Musically, the Batman persona has certainly had some very distinguished composers take a crack at his mythical scores on the big screen, as well as a pantheon of them who have tackled his television adventures. On “Batman Beyond” though, Shirley Walker and her team of composers, took an audacious 180-degree turn from the symphonic form of the previous series soundtracks, instead infusing the score with a 90’s industrial and metal sound. If that sounded like a drastic left turn, as far as soundtracks go, then you haven’t heard the re-scoring work done by Skullraiser.

Skullraiser is an up and coming artist who burst onto the streaming scene in 2018 with his 14-track album ‘Pieces from the Shadow Dimension: The Horror Movie Inspired Music and Rock Collection’. Skullraiser combines a variety of melodic elements and eclectic instrumentation to form his own authentic and original sound.  He has re-scored a number of tracks from movies and shows with his unique and minimalistic style standing as his signature sound.

Skullraiser’s re-working of “Batman Beyond OST Trouble In The Museum”, which he aptly titled, “Batman Beyond Versus Everyone (Bat of the Future)”, is a perfect example of his absolute minimalistic musical recreations. Skullraiser strips down the original score to its bare knuckled core, extracts his own personal focal point for the theme, and builds a growling synth motif to lead the sonic onslaught. The repeating synth motif is supported by an interloping bassline and understated percussion.

“The theme behind this particular score surrounds Batman Beyond and how the teenager was selected by Bruce Wayne to take on the Mantle of Batman in the year 2029,” explains Skullraiser. In fact it’s the only Batman theme where the cowl doesn’t belong to Bruce Wayne, but rather that of teenage protégé Terry McGinnis.

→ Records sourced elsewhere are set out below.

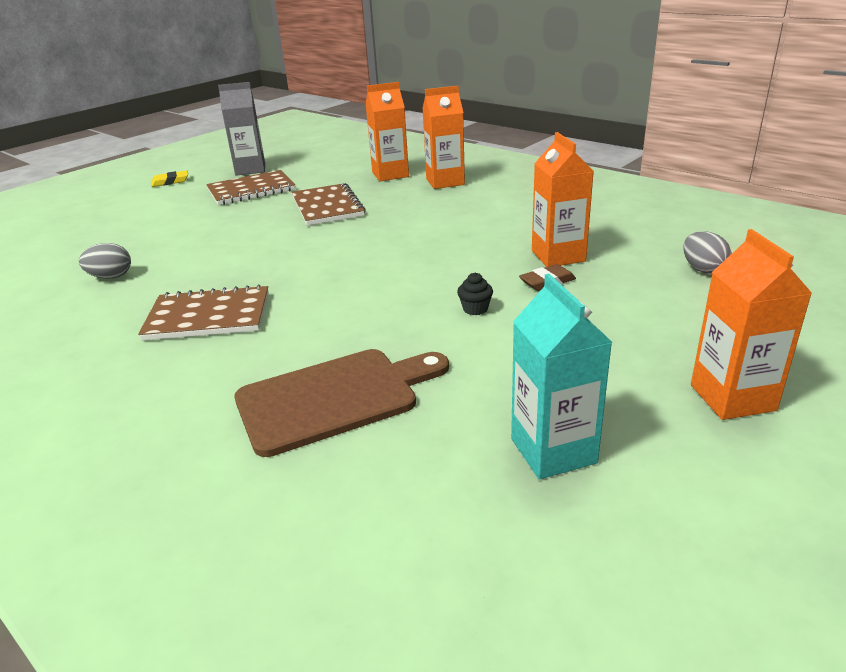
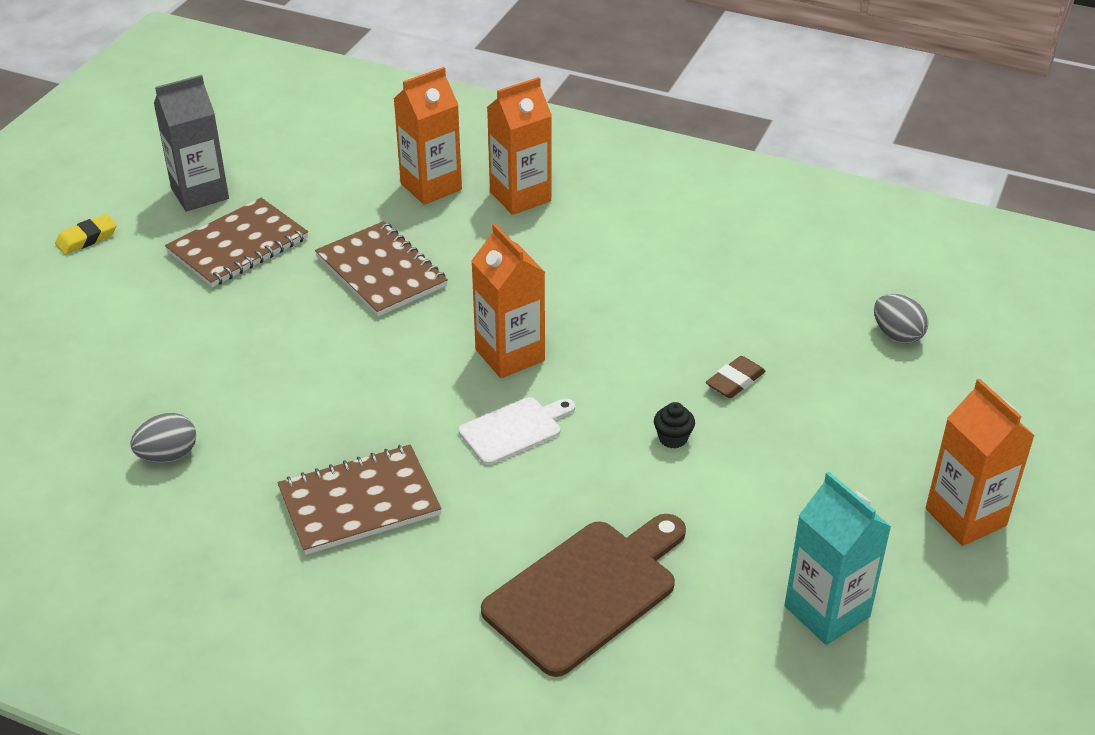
camera: 20 degrees left, 10 degrees up
orange carton [532,132,594,267] -> orange carton moved to [471,223,545,378]
none -> white cutting board [459,397,575,465]

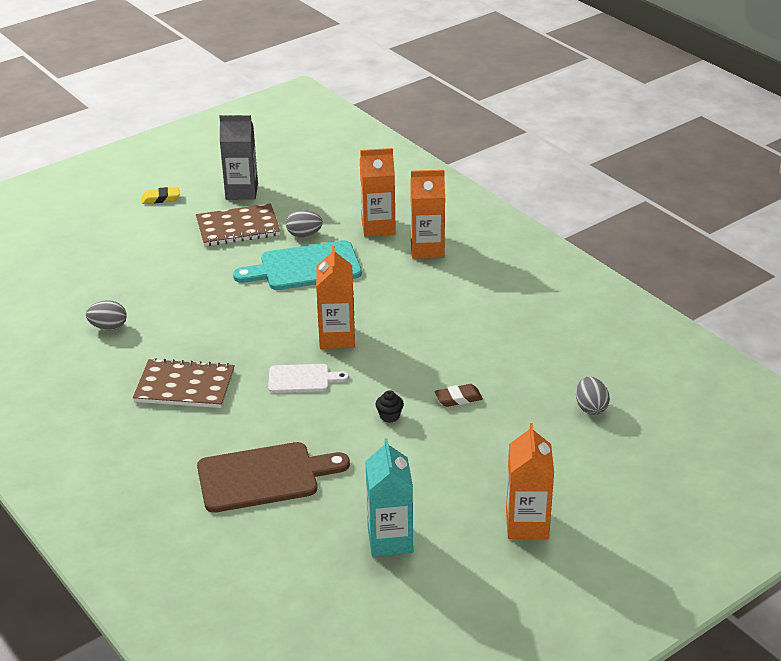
camera: 30 degrees right, 5 degrees down
brown notebook [315,221,448,317] -> turquoise cutting board [233,240,362,290]
none -> grey egg [286,210,323,237]

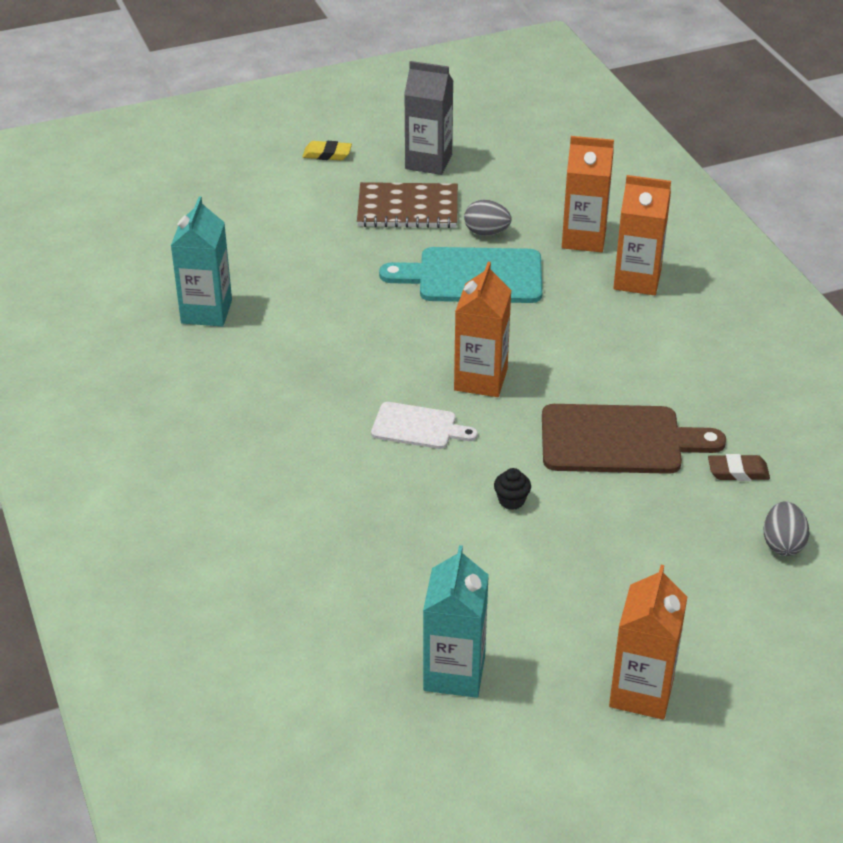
camera: 15 degrees right, 5 degrees up
grey egg [86,300,127,331] -> turquoise carton [171,196,232,327]
brown notebook [133,358,235,408] -> none
brown cutting board [197,442,350,513] -> brown cutting board moved to [542,404,726,474]
brown eraser [434,384,483,407] -> brown eraser moved to [708,454,770,481]

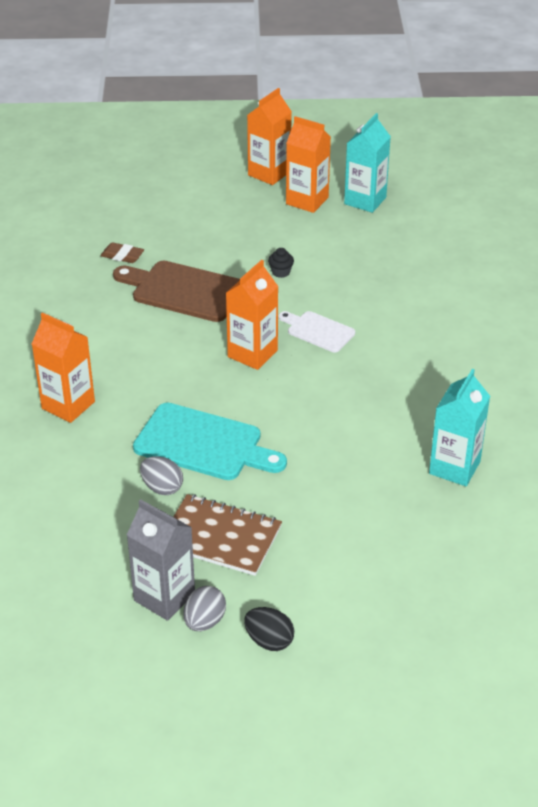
camera: 160 degrees left, 0 degrees up
yellow eraser [302,141,352,160] -> black egg [244,607,294,651]
orange carton [562,136,614,252] -> orange carton moved to [286,116,331,213]
grey egg [764,501,810,556] -> grey egg moved to [183,586,226,631]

If thematic and stylistic continuity is super important with film music for you, you will struggle to come to grips with Skullraiser’s challenging interpretation.  However, if on the other hand you thrive on interpretive creativity, you will appreciate his rendition for what it is – an original vision.

Skullraiser eliminates all excess superficiality, heroic melodrama, and imposing bombast, from the original score, offering the absolute denuded core of the theme, which forces listeners to mount their own emotional cues, peeks and valleys, along the synth-driven tightrope.  The main motif plays several times across the two minute cue, establishing itself pretty malevolently before the track draws to a close.

As the track progresses, the synth, bass and percussive motifs first merge, and then separate, each towards its own finale. Though “Batman Beyond Versus Everyone (Bat of the Future)”, doesn’t last long, the grit and power behind it, makes it sound simply phenomenal, even in its minimalistic state. The “less is more” aesthetic works really well in this case, holding the listener’s attention on the main motif alone.

In summary then – what Skullraiser has crafted here, truly is a personalized reworking of the original soundtrack, making it his very own. It doesn’t pander to, or copy the original, in anyway at all. And that in itself is an achievement.